▶ MATERIAL SUPPLIED:
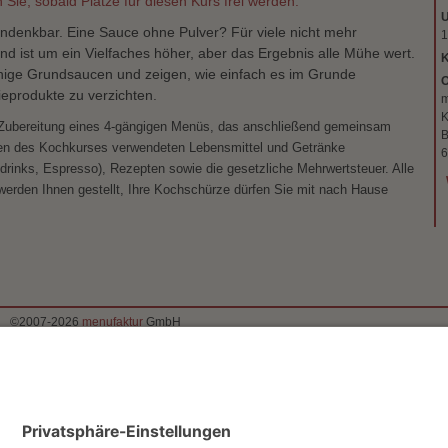
n Sie, sobald Plätze für diesen Kurs frei werden.
U
ndenkbar. Eine Sauce ohne Pulver? Für viele nicht mehr
1
wand ist um ein Vielfaches höher, aber das Ergebnis alle Mühe wert.
ige Grundsaucen und zeigen, wie einfach es im Grunde
O
ieprodukte zu verzichten.
m
K
 Zubereitung eines 4-gängigen Menüs, das anschließend gemeinsam
B
men des Kochkurses verwendeten Lebensmittel und Getränke
6
drinks, Espresso), Rezepten sowie die gesetzliche Mehrwertsteuer. Alle
werden Ihnen gestellt, Ihre Kochschürze dürfen Sie mit nach Hause
©2007-2026
menufaktur
GmbH
Startseite
Konzept
Kurse
Events
Gutscheine
FAQ
Galerie
Presse
Feed
Kontakt
Newsletter
AGB
Impressum
Datenschutzerklärung
Cookie-Einstel
Disclaimer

▶ ABOUT THIS TASK:
Your answer should hold every line of the entries that contains the string "werden".

▶ RESPONSE FOR THIS EXERCISE:
n Sie, sobald Plätze für diesen Kurs frei werden.
werden Ihnen gestellt, Ihre Kochschürze dürfen Sie mit nach Hause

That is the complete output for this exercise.